# TEKS BACAAN
------------------------------------------------------------

2. Membantu pemenuhan kebutuhan klien, meliputi menghilangkan perasaan
yang menekan/mengganggu dan mencapai kesehatan mental yang positif.
3. Mengubah sikap dan perilaku yang negatif menjadi positif dan dari yang
merugikan klien jadi menguntungkan klien. Banyak klien yang tidak
menyadari bahwa mereka memiliki perilaku yang berisiko. Konseling
diharapkan bisa membantu klien untuk mengubah perilaku rentan mereka
sehingga dapat mengurangi mereka dari keterpaparan terhadap risiko.
4. Meningkatkan rasa percaya diri. Klien yang mengalami permasalahan
kesehatan reproduksi biasanya cenderung menutup diri dari masyarakat
dan keluarga. Konseling dapat membantu menguatkan klien agar bisa
lebih menerima tubuhnya secara positif.
5. Efektifitas personal dimana akar masalah sksualitas dan kesehatan
reproduksi (SKR) sangat kompleks, bukan sekedar masalah medis tetapi
sabanyak permasalahan sosial yang ada. Konsekuensi masalah SKR
(sosial dan medis) tidak hanya berdapak pada klien itu sendiri, namun juga
pada anak-anaknya, pasangannya dan mungkin masyarakatnya. Tujuan
konseling adalah menginformasikan klien mengenai hak-hak dan
pilihannya, serta memberdayakan klien untuk membuat keputusan.
Konselor juga dapat menjangkau masyarakat serta mengajarkan mereka
mengenai akar masalah, keterbatasan, dan konsekuensi yang berkaitan
dengan pengobatan ( Depkes RI, 2006).

2.6.3 Jenis Konseling


Ada 3 jenis konseling, yaitu konseling jangka pendek, konseling jangka
panjang, dan konseling motivasi.
1. Konseling Jangka Pendek
Konseling jangka pendek umumnya dilakukan untuk mengatasi masalah
klien yang relatif mudah. Konseling ini berorientasi pada penyelesaian masalah
klien dan keluarga yang memerlukan tindakan segera. Konseling jangka pendek

51
biasanya dilakukan pada situasi krisis atau situasi lain yang memerlukan tindakan
segera. Idealnya, pada suatu proses konseling, seorang bidan tidak menyampaikan
hal-hal yang harus dilakukan klien untuk mengatasi masalahnya, menfasilitasi,
atau memberi petunjuk tentang bagaimana cara mengatasi masalah. Namun, pada
kenyataannya di klinik terdapat banyak individu yang pasrah, kurang
pengetahuan, dan kurang berpartisipasi dalam pendidikan kesehatan dan konseling
sehingga klien tidak dapat memberikan alternatif untuk mengatasi masalahnya
sendiri.

------------------------------------------------------------

# PETUNJUK TUGAS
a) Salin bagian teks tentang konseling mulai dari "5. Efektifitas personal" sampai dengan "untuk membuat keputusan.", termasuk kedua bagian tersebut.
b) Lanjutkan teks tentang konseling dari titik terakhir yang ditampilkan.

------------------------------------------------------------

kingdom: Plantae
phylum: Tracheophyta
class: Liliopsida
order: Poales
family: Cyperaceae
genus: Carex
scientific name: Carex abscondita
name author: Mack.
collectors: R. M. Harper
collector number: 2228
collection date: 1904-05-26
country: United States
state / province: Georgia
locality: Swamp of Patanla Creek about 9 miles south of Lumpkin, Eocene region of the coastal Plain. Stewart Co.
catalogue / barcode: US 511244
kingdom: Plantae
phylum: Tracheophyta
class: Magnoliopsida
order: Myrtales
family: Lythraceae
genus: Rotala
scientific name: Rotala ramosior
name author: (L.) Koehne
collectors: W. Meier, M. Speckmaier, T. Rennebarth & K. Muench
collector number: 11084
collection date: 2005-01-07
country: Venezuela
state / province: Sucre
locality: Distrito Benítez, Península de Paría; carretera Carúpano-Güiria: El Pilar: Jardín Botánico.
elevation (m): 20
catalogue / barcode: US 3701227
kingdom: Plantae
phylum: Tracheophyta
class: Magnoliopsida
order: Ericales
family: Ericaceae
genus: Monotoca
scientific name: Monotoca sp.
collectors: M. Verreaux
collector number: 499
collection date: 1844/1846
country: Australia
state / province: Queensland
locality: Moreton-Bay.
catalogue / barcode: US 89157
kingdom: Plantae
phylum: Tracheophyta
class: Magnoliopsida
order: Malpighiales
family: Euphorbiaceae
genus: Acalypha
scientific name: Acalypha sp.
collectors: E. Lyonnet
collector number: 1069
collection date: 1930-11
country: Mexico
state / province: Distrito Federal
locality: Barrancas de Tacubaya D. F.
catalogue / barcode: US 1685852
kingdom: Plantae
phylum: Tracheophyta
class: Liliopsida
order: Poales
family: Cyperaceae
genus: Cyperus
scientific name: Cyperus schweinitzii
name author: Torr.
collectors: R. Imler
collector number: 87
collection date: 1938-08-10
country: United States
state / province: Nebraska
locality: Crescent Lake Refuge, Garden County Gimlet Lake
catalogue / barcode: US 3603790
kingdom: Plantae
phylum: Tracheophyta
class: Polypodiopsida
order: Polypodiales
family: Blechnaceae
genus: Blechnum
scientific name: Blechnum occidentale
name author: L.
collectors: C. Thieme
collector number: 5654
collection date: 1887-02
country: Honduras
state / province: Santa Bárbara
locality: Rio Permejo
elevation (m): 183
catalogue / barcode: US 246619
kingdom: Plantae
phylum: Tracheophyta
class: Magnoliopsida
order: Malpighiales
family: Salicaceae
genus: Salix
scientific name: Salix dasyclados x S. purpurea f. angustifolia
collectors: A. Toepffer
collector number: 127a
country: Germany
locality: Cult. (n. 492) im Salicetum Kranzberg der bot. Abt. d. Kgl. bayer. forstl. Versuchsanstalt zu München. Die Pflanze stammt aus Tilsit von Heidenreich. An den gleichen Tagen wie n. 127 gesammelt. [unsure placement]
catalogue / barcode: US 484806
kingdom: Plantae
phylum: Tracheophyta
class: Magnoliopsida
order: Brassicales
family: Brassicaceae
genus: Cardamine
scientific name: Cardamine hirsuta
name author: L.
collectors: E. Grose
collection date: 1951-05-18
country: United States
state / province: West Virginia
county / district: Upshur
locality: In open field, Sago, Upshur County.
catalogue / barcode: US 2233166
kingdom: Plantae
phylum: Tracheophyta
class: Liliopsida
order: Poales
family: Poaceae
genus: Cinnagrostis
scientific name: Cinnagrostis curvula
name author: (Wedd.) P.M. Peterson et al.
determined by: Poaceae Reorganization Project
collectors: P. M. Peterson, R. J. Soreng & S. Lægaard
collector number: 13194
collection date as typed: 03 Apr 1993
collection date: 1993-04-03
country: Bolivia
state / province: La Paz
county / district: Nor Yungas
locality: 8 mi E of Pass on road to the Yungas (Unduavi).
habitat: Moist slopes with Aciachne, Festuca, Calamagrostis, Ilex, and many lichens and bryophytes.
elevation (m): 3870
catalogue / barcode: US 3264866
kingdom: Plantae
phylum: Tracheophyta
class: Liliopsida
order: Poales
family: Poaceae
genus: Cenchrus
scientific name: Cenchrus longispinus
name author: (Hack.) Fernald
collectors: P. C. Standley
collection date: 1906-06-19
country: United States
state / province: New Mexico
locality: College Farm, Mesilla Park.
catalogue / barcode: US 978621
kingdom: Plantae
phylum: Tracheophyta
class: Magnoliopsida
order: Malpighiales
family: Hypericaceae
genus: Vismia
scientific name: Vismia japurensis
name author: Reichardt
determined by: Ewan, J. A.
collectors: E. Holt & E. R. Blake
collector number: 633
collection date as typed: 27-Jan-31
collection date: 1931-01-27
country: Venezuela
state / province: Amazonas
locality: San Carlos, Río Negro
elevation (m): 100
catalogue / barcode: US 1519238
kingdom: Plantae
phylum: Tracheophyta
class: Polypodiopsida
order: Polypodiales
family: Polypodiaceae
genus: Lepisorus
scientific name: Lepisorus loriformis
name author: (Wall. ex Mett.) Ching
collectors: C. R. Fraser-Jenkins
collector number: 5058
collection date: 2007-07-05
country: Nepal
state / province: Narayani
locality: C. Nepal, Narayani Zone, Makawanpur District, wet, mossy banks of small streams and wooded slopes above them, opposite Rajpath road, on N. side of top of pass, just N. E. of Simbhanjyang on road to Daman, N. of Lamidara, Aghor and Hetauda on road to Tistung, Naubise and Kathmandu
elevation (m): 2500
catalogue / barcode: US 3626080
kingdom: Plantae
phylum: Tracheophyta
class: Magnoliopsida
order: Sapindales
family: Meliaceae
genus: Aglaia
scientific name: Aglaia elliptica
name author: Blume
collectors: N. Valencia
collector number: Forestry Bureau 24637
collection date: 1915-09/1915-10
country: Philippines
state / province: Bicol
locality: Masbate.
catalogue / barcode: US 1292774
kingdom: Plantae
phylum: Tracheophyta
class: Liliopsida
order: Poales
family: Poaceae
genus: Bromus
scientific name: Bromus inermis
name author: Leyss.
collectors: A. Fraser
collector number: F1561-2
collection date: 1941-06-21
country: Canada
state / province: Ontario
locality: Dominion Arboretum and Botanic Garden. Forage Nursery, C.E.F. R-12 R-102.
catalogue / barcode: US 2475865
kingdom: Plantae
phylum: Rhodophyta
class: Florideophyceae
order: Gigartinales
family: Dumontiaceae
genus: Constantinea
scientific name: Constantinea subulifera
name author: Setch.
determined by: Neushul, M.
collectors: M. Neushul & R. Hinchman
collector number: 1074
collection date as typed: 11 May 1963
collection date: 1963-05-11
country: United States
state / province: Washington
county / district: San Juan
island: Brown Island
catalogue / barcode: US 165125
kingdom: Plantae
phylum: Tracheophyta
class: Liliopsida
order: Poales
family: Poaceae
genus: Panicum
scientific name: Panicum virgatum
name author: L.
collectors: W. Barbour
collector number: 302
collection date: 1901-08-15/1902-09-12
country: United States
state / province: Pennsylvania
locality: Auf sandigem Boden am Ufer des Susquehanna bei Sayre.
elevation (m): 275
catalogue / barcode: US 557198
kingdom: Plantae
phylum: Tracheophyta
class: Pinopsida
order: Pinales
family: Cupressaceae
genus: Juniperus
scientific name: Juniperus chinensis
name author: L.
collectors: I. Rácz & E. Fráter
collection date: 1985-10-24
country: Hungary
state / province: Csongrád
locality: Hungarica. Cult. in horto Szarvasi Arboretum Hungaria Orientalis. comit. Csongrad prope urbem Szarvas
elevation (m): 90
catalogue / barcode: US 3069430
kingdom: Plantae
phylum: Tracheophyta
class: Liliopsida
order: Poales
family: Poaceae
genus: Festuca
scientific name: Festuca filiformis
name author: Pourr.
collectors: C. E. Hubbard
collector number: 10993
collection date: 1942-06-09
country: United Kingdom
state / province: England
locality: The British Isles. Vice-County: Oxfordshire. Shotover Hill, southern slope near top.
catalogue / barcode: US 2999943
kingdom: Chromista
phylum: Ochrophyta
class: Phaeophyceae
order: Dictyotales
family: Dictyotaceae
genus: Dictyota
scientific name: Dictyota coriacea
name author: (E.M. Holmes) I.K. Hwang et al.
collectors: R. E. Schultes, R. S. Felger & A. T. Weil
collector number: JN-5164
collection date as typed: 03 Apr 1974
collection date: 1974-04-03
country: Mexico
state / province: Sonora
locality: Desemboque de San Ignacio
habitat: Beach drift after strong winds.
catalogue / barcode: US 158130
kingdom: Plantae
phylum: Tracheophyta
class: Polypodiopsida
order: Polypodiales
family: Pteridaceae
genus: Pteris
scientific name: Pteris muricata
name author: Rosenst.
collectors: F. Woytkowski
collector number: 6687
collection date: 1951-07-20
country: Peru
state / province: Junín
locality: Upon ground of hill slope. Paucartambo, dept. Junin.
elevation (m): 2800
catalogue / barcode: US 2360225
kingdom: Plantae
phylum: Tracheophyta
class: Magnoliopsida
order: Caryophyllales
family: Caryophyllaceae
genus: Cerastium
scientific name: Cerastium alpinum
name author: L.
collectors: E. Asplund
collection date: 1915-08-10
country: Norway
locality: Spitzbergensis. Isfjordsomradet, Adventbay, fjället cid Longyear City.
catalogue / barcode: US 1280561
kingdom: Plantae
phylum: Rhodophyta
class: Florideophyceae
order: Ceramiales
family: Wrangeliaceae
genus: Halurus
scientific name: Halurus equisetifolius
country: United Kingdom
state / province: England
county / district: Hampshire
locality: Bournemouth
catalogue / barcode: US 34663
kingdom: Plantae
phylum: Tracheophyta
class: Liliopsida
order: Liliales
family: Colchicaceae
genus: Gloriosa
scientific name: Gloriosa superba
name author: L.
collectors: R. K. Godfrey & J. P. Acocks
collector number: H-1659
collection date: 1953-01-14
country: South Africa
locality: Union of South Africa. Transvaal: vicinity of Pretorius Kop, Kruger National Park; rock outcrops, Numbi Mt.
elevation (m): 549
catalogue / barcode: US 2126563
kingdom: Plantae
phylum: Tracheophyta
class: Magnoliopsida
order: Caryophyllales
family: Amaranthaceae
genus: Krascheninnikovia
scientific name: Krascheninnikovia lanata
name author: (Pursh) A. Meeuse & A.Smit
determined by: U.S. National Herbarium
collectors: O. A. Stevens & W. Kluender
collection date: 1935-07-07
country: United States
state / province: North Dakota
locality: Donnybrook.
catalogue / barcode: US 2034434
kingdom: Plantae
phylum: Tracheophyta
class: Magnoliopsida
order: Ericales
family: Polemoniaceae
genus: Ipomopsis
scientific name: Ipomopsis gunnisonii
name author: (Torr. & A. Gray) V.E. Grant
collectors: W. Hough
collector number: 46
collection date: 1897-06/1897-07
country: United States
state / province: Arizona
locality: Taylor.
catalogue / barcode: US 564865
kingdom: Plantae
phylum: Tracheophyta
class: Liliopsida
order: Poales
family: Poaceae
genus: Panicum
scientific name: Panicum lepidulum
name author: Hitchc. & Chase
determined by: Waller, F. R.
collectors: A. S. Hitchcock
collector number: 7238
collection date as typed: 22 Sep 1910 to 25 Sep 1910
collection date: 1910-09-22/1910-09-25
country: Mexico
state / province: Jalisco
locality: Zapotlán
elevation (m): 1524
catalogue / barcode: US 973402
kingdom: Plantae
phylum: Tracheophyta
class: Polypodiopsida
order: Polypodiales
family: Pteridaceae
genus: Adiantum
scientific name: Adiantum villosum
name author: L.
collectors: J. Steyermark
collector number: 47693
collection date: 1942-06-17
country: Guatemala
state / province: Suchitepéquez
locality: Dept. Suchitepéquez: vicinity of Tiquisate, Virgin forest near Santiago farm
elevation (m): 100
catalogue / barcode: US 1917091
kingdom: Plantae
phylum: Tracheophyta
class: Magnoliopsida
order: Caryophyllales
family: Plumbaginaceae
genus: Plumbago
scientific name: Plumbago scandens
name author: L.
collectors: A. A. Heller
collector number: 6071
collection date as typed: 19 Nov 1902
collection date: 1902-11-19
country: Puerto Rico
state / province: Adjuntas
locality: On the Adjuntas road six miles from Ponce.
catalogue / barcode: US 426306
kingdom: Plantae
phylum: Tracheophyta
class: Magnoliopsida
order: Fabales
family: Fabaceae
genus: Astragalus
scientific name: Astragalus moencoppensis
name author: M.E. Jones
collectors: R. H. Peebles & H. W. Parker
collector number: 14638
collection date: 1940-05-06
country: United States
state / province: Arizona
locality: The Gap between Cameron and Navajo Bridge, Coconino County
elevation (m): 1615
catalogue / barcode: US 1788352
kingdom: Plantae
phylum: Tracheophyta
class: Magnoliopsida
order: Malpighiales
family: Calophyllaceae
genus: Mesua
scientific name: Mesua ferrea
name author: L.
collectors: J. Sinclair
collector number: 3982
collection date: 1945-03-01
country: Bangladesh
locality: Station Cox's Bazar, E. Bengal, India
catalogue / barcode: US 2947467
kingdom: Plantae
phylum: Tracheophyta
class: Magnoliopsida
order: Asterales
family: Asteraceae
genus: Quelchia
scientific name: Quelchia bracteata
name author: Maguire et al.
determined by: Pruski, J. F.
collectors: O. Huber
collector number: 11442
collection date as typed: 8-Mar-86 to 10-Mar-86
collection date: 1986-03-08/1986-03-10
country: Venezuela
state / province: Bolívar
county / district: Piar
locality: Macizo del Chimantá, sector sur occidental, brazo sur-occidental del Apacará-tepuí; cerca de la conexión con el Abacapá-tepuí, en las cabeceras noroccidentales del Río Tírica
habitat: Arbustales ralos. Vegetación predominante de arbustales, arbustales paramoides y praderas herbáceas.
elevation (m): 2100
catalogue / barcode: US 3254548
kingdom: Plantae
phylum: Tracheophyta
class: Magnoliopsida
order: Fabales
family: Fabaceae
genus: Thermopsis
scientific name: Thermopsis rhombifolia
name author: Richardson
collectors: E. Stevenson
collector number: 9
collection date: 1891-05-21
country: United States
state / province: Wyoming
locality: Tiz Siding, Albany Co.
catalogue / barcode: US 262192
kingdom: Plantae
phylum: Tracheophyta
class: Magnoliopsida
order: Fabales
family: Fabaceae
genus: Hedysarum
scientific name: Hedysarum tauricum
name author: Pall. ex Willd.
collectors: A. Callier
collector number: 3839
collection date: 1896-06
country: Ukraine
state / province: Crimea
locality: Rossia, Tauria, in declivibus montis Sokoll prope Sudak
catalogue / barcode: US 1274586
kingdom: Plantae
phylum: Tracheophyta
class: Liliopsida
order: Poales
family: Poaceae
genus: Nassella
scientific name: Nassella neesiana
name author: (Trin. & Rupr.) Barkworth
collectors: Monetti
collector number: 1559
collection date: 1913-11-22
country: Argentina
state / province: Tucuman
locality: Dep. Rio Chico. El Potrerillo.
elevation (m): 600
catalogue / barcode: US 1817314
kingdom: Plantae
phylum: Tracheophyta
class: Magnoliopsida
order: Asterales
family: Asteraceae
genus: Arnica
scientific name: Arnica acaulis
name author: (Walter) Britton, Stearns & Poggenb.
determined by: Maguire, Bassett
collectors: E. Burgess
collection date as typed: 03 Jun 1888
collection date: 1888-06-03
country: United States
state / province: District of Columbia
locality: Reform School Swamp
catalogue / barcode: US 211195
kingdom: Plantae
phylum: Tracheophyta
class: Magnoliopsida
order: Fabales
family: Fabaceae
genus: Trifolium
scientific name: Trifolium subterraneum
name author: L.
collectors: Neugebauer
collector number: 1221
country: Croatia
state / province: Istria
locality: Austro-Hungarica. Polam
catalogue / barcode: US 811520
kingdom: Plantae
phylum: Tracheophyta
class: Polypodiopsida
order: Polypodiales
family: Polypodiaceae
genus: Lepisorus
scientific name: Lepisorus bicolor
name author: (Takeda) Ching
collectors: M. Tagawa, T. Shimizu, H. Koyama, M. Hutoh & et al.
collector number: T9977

------------------------------------------------------------

# JAWABAN TUGAS
a)
5. Efektifitas personal dimana akar masalah sksualitas dan kesehatan
reproduksi (SKR) sangat kompleks, bukan sekedar masalah medis tetapi
sabanyak permasalahan sosial yang ada. Konsekuensi masalah SKR
(sosial dan medis) tidak hanya berdapak pada klien itu sendiri, namun juga
pada anak-anaknya, pasangannya dan mungkin masyarakatnya. Tujuan
konseling adalah menginformasikan klien mengenai hak-hak dan
pilihannya, serta memberdayakan klien untuk membuat keputusan.

b)
2. Konseling Jangka Panjang


Konseling jangka panjang adalah konseling yang diselenggarakan dalam
jangka panjang tertentu (tidak cukup hanya sekali pertemuan) untuk mengatasi
masalah. Pada praktiknya, klien berkonsultasi dengan bidan setiap hari, setiap
minggu, atau bahkan setiap bulan. Klien yang mengalami krisis perkembangan
akan dapat memerlukan konseling seumur hidupnya. Konseling jangka panjang
ini dapat dilakukan melalui telepon dan surat. Bidan dan klien diharuskan untuk
bertatap muka secara langsung untuk menghemat waktu dan biaya konseling.
Konseling jenis ini juga dapat dilakukan sebagai tindak lanjut proses asuhan
selama di tempat layanan. Dengan cara ini, bidan akan dapat terus memantau
perkembangan kliennya. Di samping itu, klien juga dapat merasakan dirinya aman
dan terlindung walaupun telah berada di rumah. Tidak terdapat perbedaan antara
teknik konseling jangka pendek dan panjang. Perbedaannya hanya terletak pada
waktu dan proses konseling yang tidak selesai pada satu kali pertemuan.

3. Konseling Motivasi
Konseling motivasi meliputi diskusi tentang perasaan dan minat klien.
Sering kali kita menjumpai klien yang tidak memiliki minat atau dorongan diri
untuk melakukan perawatan diri. Klien tampak tidak kooperatif terhadap program
terapi atau pasif pada saat melakukan asuhan atau kegiatan-kegiatan yang dapat
meningkatkan derajat kesehatannya.

52
Ungkapan yang sering diungkapkan klien seperti “ Buat apa saya hidup”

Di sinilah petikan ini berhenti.